▶ CONSIGNA
Continúa el artículo de opinión sobre el debate presidencial argentino a partir del punto en que termina.

▶ FRAGMENTO PARA LEER
★ ★ ★

¿Puede el debate definir la elección presidencial argentina?
Opinión

¿Puede el debate definir la elección presidencial argentina?

El debate en televisión entre candidatos presidenciales en vísperas electorales comienza hace más de medio siglo. Concretamente en 1960, cuando en EE.UU. se enfrentaron Richard Nixon, candidato republicano, y Kennedy, candidato demócrata.

El primero llegó con alguna ventaja en los sondeos, si bien no era relevante. Pero el segundo se manejó mejor en el debate, quizás más por su presencia física y simpatía que por el contenido de su discurso. Kennedy ganó finalmente la elección por 200.000 votos, menos del 1% de los votantes.

En este caso el debate sí definió la elección, porque los dos candidatos llegaron con una fuerza electoral relativamente pareja. Es que un debate puede definir una elección si vuelca 1, 2 ó 3 puntos a favor de uno de los contendientes, sobre todo cuando el debate es entre dos, como sucedió hace 55 años en los EE.UU. y sucederá el domingo 15 de noviembre en Argentina. Sin embargo, por lo general un debate no modifica una diferencia de 10 puntos.

★ ★ ★

(Entradas tomadas de una colección)
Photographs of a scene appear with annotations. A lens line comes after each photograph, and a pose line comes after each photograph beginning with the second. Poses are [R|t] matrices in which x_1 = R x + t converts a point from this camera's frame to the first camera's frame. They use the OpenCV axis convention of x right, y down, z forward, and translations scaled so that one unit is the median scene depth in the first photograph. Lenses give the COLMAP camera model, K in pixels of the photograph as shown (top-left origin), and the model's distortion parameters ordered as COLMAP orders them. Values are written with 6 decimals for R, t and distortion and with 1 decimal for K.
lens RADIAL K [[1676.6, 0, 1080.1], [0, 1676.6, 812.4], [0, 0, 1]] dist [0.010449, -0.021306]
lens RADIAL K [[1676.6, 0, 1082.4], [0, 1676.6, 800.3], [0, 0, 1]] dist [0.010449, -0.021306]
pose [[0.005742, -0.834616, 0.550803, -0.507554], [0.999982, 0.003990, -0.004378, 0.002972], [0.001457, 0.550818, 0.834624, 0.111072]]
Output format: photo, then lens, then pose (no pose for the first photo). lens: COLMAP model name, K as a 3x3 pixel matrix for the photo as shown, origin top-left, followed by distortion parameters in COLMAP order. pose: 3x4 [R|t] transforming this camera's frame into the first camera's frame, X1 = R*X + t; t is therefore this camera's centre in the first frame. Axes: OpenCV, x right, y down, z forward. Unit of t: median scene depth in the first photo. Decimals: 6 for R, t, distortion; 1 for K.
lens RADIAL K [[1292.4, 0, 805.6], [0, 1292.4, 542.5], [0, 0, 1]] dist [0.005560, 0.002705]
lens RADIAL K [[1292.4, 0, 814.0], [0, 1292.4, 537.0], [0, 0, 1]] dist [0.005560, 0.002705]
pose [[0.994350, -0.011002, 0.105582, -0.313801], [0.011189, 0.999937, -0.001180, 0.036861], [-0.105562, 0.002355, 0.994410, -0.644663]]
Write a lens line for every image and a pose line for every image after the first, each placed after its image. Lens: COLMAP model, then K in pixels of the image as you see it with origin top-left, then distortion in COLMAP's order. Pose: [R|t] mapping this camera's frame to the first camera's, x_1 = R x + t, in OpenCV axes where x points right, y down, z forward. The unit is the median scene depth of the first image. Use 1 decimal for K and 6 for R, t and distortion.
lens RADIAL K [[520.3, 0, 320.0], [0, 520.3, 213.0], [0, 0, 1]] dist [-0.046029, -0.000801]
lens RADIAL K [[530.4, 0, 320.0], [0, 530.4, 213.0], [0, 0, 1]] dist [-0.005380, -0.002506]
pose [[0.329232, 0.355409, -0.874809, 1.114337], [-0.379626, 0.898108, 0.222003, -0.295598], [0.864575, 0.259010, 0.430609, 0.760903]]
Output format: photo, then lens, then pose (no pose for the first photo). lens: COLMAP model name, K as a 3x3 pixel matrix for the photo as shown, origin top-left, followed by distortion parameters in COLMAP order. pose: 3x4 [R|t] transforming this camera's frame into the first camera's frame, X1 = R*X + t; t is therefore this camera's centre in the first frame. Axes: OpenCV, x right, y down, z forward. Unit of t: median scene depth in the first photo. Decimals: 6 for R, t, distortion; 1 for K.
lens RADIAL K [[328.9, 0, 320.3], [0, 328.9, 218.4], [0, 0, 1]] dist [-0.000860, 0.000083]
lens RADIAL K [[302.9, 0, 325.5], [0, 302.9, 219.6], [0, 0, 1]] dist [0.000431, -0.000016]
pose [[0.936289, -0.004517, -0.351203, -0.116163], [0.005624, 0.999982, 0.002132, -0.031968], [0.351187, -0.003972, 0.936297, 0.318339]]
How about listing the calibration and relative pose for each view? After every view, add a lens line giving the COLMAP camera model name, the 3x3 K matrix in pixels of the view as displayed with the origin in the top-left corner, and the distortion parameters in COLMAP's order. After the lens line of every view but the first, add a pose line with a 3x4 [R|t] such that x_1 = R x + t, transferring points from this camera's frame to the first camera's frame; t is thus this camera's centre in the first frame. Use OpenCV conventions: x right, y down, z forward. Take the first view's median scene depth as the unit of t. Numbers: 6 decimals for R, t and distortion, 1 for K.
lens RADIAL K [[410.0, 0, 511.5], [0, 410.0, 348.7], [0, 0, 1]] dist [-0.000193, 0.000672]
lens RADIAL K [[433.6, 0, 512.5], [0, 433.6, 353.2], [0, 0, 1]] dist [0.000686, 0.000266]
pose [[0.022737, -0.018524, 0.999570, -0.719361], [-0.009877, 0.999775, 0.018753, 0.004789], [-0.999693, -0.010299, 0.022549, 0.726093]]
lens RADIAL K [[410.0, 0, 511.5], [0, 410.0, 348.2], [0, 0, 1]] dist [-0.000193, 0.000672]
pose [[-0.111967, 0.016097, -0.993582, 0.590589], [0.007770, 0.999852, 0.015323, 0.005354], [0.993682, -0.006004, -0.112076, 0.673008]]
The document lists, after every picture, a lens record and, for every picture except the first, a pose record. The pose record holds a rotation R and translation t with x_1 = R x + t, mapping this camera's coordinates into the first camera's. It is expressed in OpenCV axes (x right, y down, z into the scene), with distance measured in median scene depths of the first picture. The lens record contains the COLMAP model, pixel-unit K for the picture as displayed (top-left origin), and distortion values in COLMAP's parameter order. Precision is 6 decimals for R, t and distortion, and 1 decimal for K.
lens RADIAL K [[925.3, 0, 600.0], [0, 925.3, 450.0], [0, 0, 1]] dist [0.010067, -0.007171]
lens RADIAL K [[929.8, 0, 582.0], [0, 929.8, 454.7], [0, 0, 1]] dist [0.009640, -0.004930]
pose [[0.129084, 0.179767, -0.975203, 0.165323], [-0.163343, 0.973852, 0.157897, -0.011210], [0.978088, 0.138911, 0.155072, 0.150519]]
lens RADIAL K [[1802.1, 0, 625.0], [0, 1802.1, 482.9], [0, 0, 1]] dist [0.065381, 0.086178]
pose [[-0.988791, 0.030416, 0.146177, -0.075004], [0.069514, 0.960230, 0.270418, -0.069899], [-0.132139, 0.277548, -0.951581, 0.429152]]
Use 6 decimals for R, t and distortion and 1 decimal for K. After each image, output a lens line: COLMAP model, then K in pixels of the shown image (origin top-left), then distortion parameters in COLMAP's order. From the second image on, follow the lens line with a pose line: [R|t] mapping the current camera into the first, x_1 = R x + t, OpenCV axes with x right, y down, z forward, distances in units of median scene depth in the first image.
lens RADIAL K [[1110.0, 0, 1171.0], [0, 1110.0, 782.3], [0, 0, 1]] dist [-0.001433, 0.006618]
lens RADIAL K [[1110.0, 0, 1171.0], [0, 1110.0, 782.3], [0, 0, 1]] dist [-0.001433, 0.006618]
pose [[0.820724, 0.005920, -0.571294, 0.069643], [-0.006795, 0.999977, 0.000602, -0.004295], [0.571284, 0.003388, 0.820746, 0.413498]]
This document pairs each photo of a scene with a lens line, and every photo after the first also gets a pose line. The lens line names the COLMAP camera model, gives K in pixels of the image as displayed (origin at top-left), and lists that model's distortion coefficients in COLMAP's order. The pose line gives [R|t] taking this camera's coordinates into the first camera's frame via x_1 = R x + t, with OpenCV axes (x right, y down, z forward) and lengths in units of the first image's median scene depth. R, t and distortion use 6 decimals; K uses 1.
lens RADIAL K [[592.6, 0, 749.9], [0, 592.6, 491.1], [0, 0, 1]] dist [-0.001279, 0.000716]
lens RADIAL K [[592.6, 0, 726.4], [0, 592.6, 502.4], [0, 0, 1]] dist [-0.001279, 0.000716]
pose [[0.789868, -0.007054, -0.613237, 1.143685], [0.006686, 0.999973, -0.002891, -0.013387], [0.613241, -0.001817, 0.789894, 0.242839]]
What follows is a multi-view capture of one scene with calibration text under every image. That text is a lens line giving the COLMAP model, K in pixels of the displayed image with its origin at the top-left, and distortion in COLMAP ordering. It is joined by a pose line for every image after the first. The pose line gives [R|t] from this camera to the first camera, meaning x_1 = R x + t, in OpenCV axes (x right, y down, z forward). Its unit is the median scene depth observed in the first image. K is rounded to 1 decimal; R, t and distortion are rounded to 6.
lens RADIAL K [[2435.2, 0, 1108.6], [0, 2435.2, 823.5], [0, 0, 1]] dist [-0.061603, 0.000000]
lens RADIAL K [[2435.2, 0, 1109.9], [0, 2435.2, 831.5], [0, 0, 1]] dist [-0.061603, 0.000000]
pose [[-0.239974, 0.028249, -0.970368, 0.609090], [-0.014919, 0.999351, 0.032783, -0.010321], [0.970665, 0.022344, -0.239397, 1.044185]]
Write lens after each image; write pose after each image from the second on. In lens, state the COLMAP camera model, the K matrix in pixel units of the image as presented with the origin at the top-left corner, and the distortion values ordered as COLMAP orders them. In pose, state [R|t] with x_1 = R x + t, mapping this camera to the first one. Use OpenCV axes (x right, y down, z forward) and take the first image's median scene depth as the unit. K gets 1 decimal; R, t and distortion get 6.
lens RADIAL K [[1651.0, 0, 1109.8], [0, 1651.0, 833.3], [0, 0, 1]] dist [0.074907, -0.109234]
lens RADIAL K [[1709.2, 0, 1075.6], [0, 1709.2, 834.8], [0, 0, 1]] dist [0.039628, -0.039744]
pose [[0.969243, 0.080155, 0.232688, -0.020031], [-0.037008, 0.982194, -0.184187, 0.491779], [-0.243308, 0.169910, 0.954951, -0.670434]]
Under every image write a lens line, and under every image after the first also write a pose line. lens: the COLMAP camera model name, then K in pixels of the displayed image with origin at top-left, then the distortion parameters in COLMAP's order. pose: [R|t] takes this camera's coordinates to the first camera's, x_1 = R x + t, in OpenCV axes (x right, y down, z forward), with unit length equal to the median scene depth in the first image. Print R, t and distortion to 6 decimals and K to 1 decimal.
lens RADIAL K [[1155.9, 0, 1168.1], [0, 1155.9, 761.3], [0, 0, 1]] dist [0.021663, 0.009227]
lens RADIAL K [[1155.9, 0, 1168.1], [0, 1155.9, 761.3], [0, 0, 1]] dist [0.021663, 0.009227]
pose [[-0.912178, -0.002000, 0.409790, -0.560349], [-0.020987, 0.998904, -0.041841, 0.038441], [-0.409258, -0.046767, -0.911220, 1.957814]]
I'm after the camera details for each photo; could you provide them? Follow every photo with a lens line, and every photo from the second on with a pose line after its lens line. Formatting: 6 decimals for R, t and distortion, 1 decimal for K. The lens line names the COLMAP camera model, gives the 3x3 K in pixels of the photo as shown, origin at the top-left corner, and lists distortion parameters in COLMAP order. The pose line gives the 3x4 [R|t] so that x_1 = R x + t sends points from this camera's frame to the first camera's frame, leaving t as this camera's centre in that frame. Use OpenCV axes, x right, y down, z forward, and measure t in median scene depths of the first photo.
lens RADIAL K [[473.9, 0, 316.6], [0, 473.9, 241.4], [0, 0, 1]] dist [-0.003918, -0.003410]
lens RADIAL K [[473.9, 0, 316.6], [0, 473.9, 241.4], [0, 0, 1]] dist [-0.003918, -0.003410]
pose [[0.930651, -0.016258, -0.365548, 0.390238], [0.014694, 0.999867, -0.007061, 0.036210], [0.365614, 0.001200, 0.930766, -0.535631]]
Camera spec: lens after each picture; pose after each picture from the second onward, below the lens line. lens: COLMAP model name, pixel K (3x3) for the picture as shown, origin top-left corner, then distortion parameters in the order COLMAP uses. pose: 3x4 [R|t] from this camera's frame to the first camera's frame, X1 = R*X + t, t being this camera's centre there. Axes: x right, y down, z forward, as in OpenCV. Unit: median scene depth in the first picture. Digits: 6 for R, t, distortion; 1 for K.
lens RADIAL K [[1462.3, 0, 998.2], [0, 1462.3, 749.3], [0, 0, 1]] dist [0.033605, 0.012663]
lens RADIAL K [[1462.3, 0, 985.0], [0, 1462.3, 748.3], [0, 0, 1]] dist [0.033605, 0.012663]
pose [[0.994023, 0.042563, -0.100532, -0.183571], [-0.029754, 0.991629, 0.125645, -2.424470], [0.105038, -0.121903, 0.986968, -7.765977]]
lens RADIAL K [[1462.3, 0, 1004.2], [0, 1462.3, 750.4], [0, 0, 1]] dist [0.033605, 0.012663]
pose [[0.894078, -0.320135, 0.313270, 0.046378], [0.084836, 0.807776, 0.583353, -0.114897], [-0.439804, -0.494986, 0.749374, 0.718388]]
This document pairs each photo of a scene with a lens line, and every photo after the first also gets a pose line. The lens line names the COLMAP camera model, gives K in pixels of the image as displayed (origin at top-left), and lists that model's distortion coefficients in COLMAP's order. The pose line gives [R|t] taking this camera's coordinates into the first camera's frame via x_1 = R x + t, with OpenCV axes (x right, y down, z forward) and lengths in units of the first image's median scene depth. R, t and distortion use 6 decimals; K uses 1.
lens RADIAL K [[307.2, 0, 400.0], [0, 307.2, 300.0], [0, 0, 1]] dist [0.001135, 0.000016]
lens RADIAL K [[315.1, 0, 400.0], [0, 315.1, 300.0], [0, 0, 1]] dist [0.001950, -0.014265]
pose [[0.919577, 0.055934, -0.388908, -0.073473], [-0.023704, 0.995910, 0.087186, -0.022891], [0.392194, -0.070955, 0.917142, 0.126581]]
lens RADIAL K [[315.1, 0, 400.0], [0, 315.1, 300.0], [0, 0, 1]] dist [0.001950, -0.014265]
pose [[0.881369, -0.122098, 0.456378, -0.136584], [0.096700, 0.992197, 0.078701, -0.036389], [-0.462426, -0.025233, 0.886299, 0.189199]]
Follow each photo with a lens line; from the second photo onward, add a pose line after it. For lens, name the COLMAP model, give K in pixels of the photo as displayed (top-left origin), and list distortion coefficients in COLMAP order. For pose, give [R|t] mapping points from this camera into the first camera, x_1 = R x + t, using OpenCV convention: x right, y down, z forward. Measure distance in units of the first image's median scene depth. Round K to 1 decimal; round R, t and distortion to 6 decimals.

★ ★ ★

▶ RESULTADO DEL EJERCICIO
De este modo, pareciera que hoy la ventaja de Mauricio Macri en puntos no se alteraría a consecuencia del debate.

En la visión de Daniel Scioli, posiblemente un buen desempeño en el debate, aunque no altere el resultado, sí podría generar un punto de inflexión de algunos puntos, a partir de los cuales pueda revertir la ventaja que le llevan en la semana final de la campaña. Para lograrlo, deberá tomar todos los riesgos, como corresponde a quien no va ganando.

En cambio para Macri, la clave está en que el debate no cambie el statu quo y que incluso le permita aumentar la ventaja que lleva.

Es la primera vez que habrá un balotaje presidencial en Argentina y también la primera que tendrá lugar un debate presidencial entre dos candidatos. El debate que se realizó semanas atrás entre cinco candidatos y sin el primero, que entones era Scioli, no tiene el mismo alcance político que el próximo.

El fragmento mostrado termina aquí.